Verifying the recovery tool

Every printed card carries two short pieces of text: the recovery tool’s SHA-256 hash and a minisign public key fingerprint. Together they let you prove that the recover.html in front of you is exactly the file we published, no matter where you downloaded it from, and no matter whether AmberKey still exists.

Verification is optional but cheap, and for a file you’re about to trust with key material, worth the two minutes.

Check the hash

The hash is a fingerprint of the file’s exact contents. Compute it and compare with the printed value:

Linux:

sha256sum recover.html

macOS:

shasum -a 256 recover.html

Windows (PowerShell):

Get-FileHash recover.html -Algorithm SHA256

Compare the output with the hash printed on the card. You don’t need to check all 64 characters character-by-character under stress. The first and last 8 are plenty to rule out accident, and the signature check below rules out malice.

Check the signature

The hash pins one exact release. The signature proves any release is genuinely ours. Releases are signed with minisign, a small, widely packaged verification tool (apt install minisign, brew install minisign).

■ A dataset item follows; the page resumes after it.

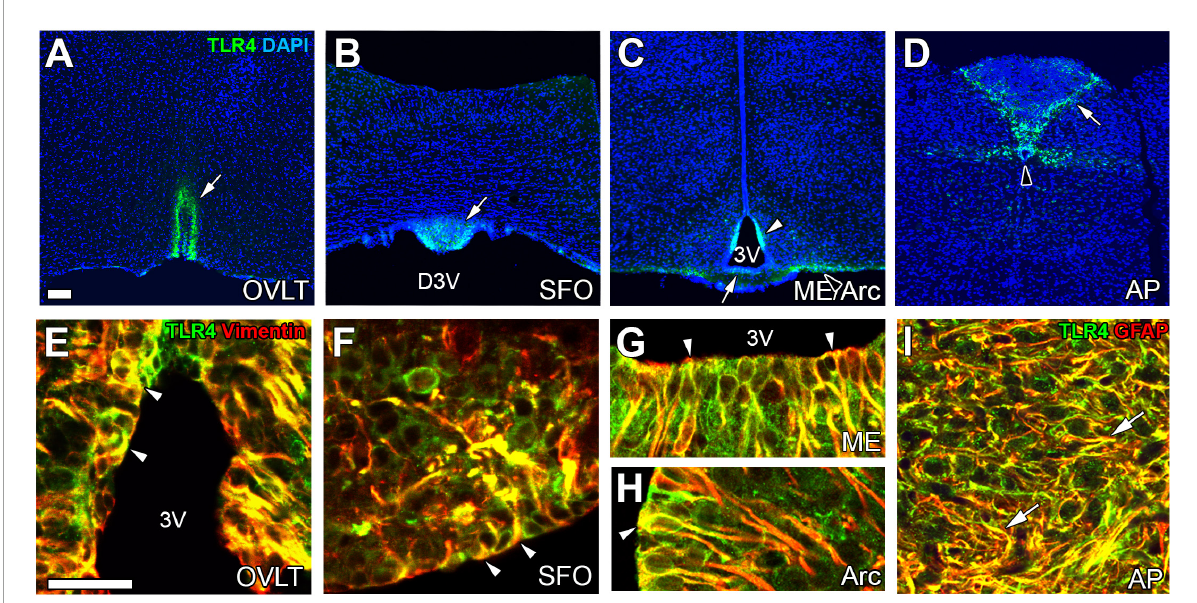
FIGURE4 The expression of TLR4 at astrocytes/tanycytes of the adult mouse brain. Immunohistochemistry shows robust and specific TLR4 expression in the CVOs (open arrows), Arc (open arrowhead), and CC (solid arrowhead) (A–D) . Double-labeling immunohistochemistry reveals that TLR4 is expressed at vimentin + tanycytes (arrowheads) and GFAP + astrocytes (arrows) (E–I) . Scale bars = 50 µ m. 3V, 3rd ventricle; AP, area postrema; Arc, arcuate nucleus; DAPI, 4 (cid:48) ,6-diamidino-2-phenylindole; D3V, dorsal 3rd ventricle; GFAP, glial fibrillar acidic protein; ME, median eminence; OVLT, organum vasculosum of the lamina terminalis; SFO, subfornical organ; TLR4, toll-like receptor 4. Photographs are rearranged with permission from Elsevier B.V. (Muneoka et al.,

Download the .minisig file next to recover.html on the release page, then:

minisign -Vm recover.html -P <public key printed on the card>

Signature and comment signature verified means the file is authentic.

If the hash doesn’t match

Don’t panic — the common cause is version skew, not tampering. Cards print the hash of the release that was current when they were printed; if you downloaded a newer release, its hash will differ. Two clean ways to resolve it:

  1. Verify the signature instead. Every genuine release, old or new, verifies against the same printed minisign key. If the signature checks out, the file is ours.
  2. Or download the exact printed version. Release pages list hashes for every version; find the one matching your card and use that file.

If a file fails both checks — wrong hash and bad signature — do not use it. Download from a different mirror (GitHub, then Codeberg, then Software Heritage or the Internet Archive; the full list is on the continuity page) and check again.

Why you can trust the hash at all

Every release is signed and built from pinned source, and the hash is produced and signed in that environment. Within a fixed build environment the output is deterministic, and the build instructions live in the repository for anyone to audit. (Bit-exact rebuilds on an arbitrary machine aren’t guaranteed yet — a dependency compiles nondeterministically, a gap we’re closing openly; see the note below.) The signature is the trust root: verify it and the hash of the signed file, and you have exactly what we released.

During a fire drill

The fire drill includes this verification on purpose, so that the first time you check a hash isn’t the day it matters. If you’re setting AmberKey up now, run the commands above once against your saved copy. Then you’ll recognize both the ritual and the expected output.

A note on reproducible builds

Builds of recover.html are deterministic within a pinned build environment, and every release ships the hash produced and signed there. Today, rebuilding on an arbitrary machine may not be bit-exact (a dependency compiles nondeterministically, a gap we’re actively closing upstream). Until it is, the minisign signature is the trust root: verify the signature and the hash of the signed artifact, and you have exactly what we released.